MANILA — Several lawmakers on Thursday urged the Presidential Anti-Corruption Commission (PACC) to identify the 12 incumbent lawmakers it alleged to have received kickbacks from the government’s public works projects.
PACC commissioner Greco Belgica bared on Wednesday some legislators were allegedly pocketing 5 to 15 percent of funds for government infrastructure projects.
According to lawmakers, the PACC should just identify those involved in the corruption scheme and avoid "insinuations" that cast doubts on the "integrity" of the lower Chamber.
"To be fair to Congress, the PACC should name the 'less than 12' legislators allegedly involved in corruption activities alongside DPWH (Department of Public Works and Highways) officials. More importantly, evidence must be presented and cases must be filed," said AKO BICOL Party-list Rep. Alfredo Garbin.
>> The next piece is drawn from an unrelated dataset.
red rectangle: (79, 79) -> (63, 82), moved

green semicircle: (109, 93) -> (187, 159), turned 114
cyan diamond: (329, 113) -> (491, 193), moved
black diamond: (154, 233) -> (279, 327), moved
"This is not healthy for Congress as an institution. Mahirap 'pag puro chismis lang. The PACC should walk the walk," Garbin added.
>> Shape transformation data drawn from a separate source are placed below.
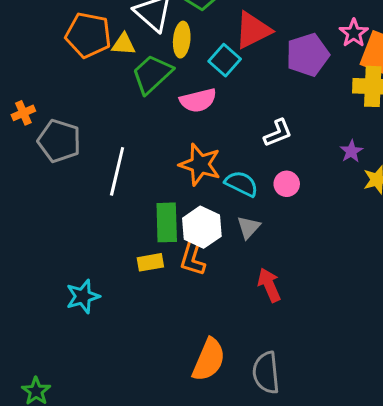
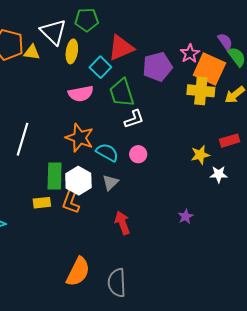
green trapezoid: (152, 74) -> (122, 93), moved, turned -68
purple star: (351, 151) -> (186, 216), moved

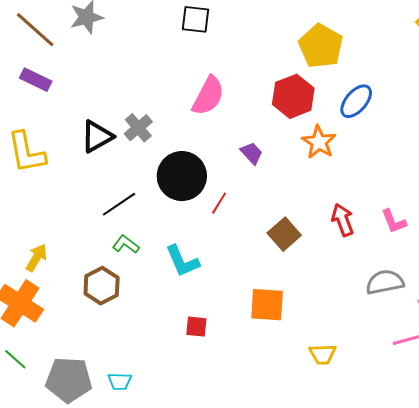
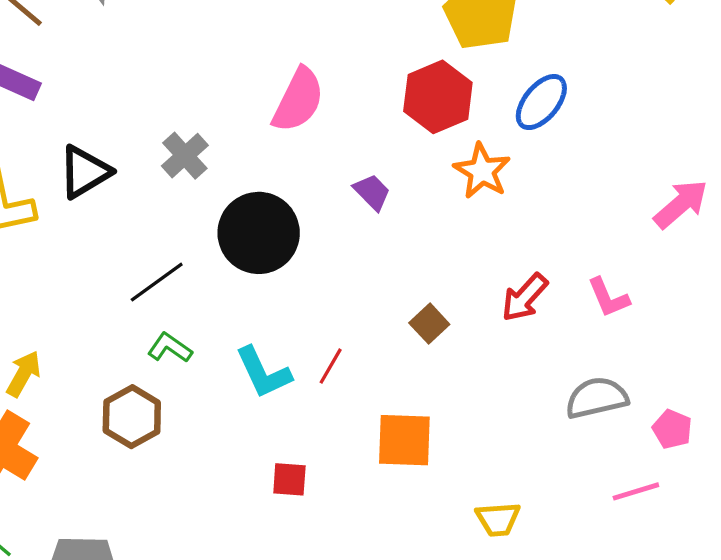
black triangle: (97, 137) -> (85, 172), moved
red line: (219, 203) -> (331, 366), moved
red arrow: (343, 220) -> (525, 297), turned -116
brown square: (284, 234) -> (429, 324), size x0.7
Anakalusugan Party-list Rep. Mike Defensor echoed Garbin and urged PACC to "just shut up" if they cannot provide evidence on their allegations.
"[H]e (Belgica) should just shut up. If he has evidence that can stand in court, he should file cases against the lawmakers he claims are involved in corruption," the party-list solon said.
The PACC is tasked to investigate and hear cases primarily involving graft and corruption against all presidential appointees, not elected officials.
Bayan Muna Rep. Carlos Zarate said the PACC should submit its findings to Congress, which has existing mechanisms to punish erring members.
"In the House we have the ethics committee. Ang findings nung PACC they can submit that to the ethics committee para maging dahilan 'yan na magkaroon ng pag-imbestiga kung kinakailangan," Zarate said.
(The findings of the PACC, they can submit that to the ethics committee so there would be an investigation.)
Belgica earlier said the list was submitted to President Rodrigo Duterte, and that it would then be forwarded to the Office of the Ombudsma, which has jurisdiction over such cases.
In October, the President issued a memorandum directing the Department of Justice to look into anomalies in state agencies until the end of his term in 2022.